The company also plans to introduce a range of green product offerings that will add to its solutions, including Maersk’s Emissions Dashboard and Maersk ECO Delivery. Maersk hopes this will show that it is an industry-leading provider of green supply chain solutions covering ocean, air, contract logistics (warehouses and depots) and cold chain businesses. Its new products will use green technologies and solutions to ensure it provides real emission reductions within the supply chain.

Covering indirect emissions means the targets also address emissions from inland transport services and vessel building which are provided by third-party suppliers, Maersk says.

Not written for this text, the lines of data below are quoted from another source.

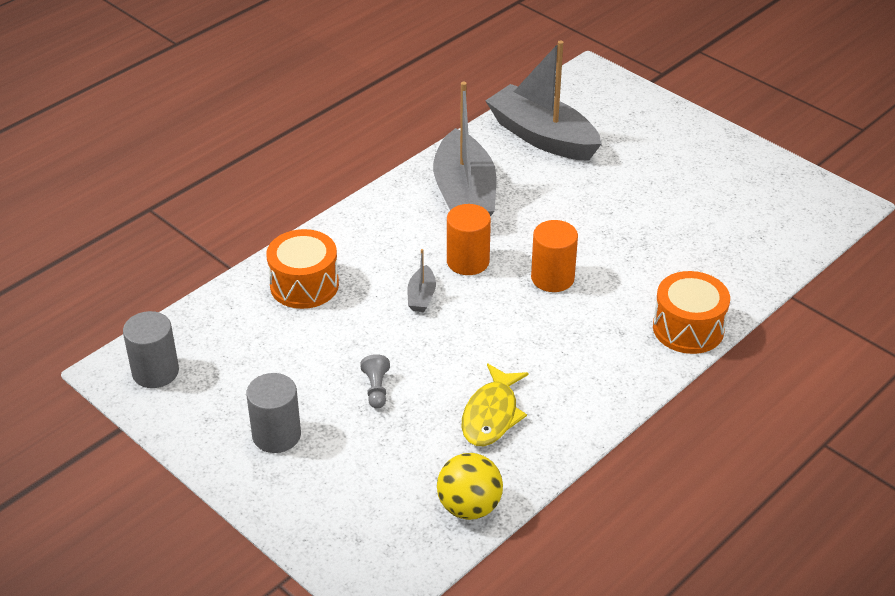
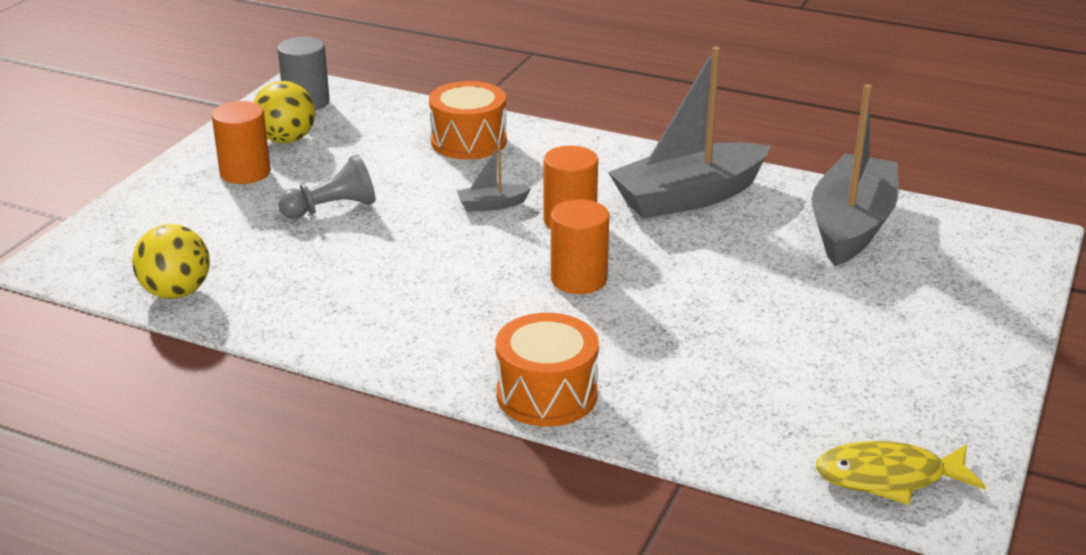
camera: 70 degrees right, 10 degrees down
grey cylinder [246,373,301,453] -> orange cylinder [212,101,271,184]
grey pawn [360,354,390,409] -> grey pawn [278,154,376,219], size x1.54
yellow fish [462,363,529,446] -> yellow fish moved to [816,441,986,505]
none -> yellow ball [254,81,315,143]

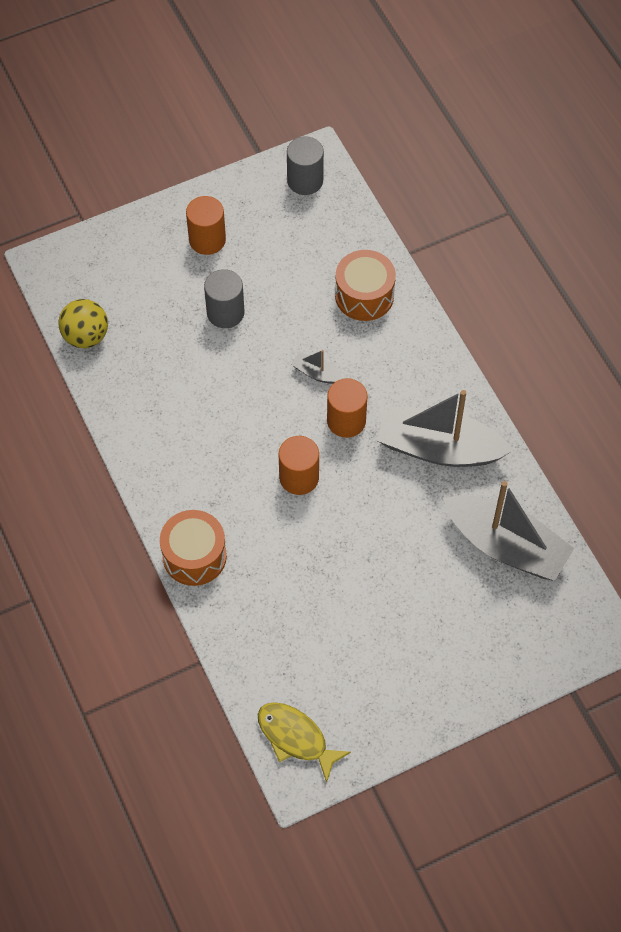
camera: 40 degrees right, 30 degrees up
yellow ball [254,81,315,143] -> none
grey pawn [278,154,376,219] -> grey cylinder [204,269,244,328]
grey boat [812,84,899,266] -> grey boat turned 60 degrees clockwise [443,481,574,581]

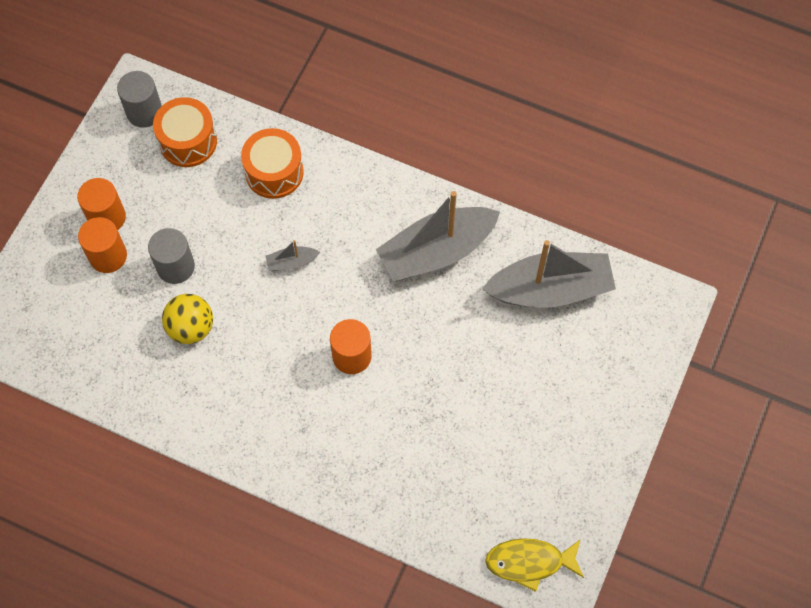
camera: 40 degrees left, 5 degrees up
yellow ball [58,299,108,348] -> yellow ball moved to [162,294,213,344]
orange drum [160,510,227,586] -> orange drum moved to [153,97,217,167]
orange cylinder [327,378,368,438] -> orange cylinder moved to [78,217,127,273]

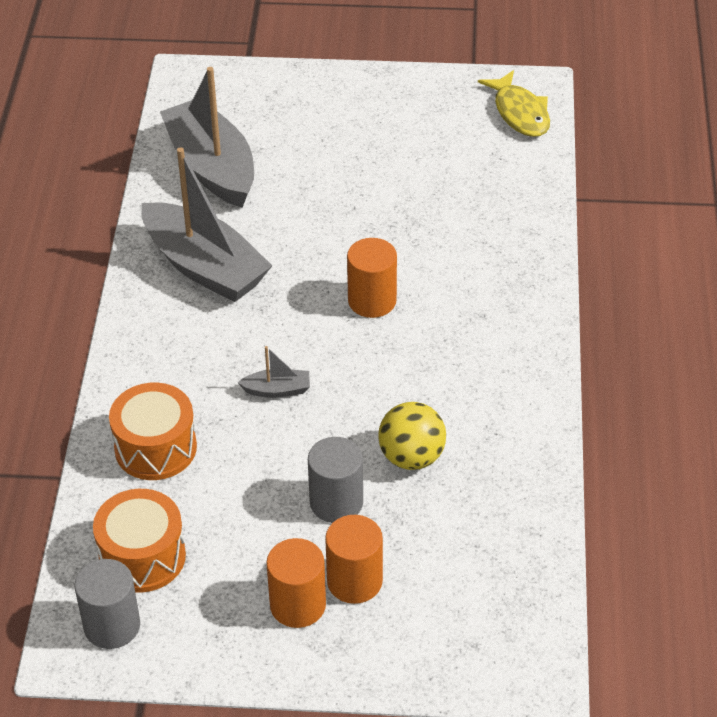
camera: 110 degrees left, 20 degrees down
grey boat [266,240,320,271] -> grey boat turned 60 degrees counterclockwise [237,346,310,398]

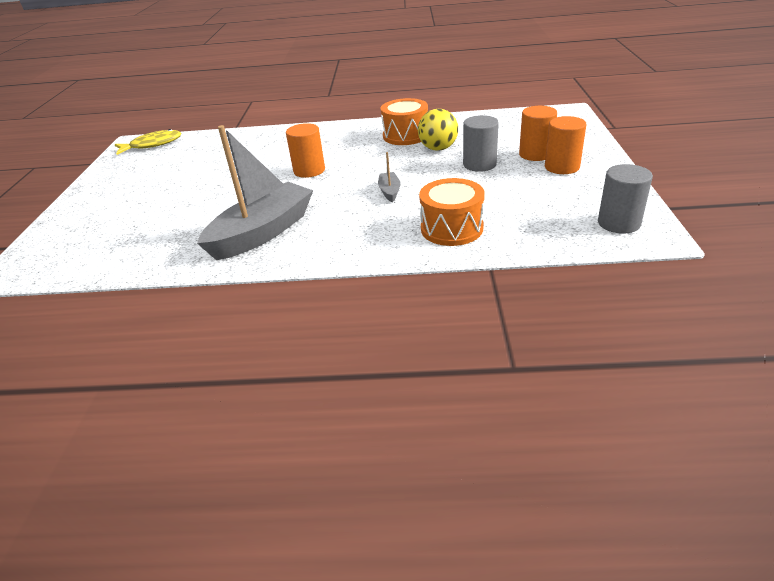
camera: 90 degrees left, 10 degrees down
orange drum [93,489,186,593] -> orange drum moved to [381,98,428,145]
grey boat [160,67,254,208] -> none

Tackling this challenge will require extensive data insights and close collaboration with local and regional suppliers of products and services across the Maersk business footprint, it adds.

An outline of Maersk’s 2030 targets: 

  • Ocean: ~50% reduction in greenhouse gas emissions intensity.
  • Terminals: ~70% absolute reduction of greenhouse gas emissions.
  • Natural Climate Solutions used above and beyond 1.5 degrees Celsius target to build a portfolio that generates around 5m tonnes of CO2 savings per year by 2030.
  • Ocean: 25% of all cargo transported using green fuels (defined as fuel or energy that have low or very low greenhouse gas emissions on a life cycle basis).
  • Air: Minimum 30% of cargo transported using Sustainable Aviation Fuels (SAF).
  • Contract Logistics (warehouses and depots) and Cold Chain: Minimum 90% green operations (Scope 1 and 2).
  • Inland transportation: Industry-leading green offering – targets will be set during 2022.

Last month, sourcing giant Li & Fung agreed to form a long-term strategic partnership with Maersk – and struck a deal that would see Maersk acquire its logistics services provider, LF Logistics Holdings Limited in a deal valued at US$3.6bn.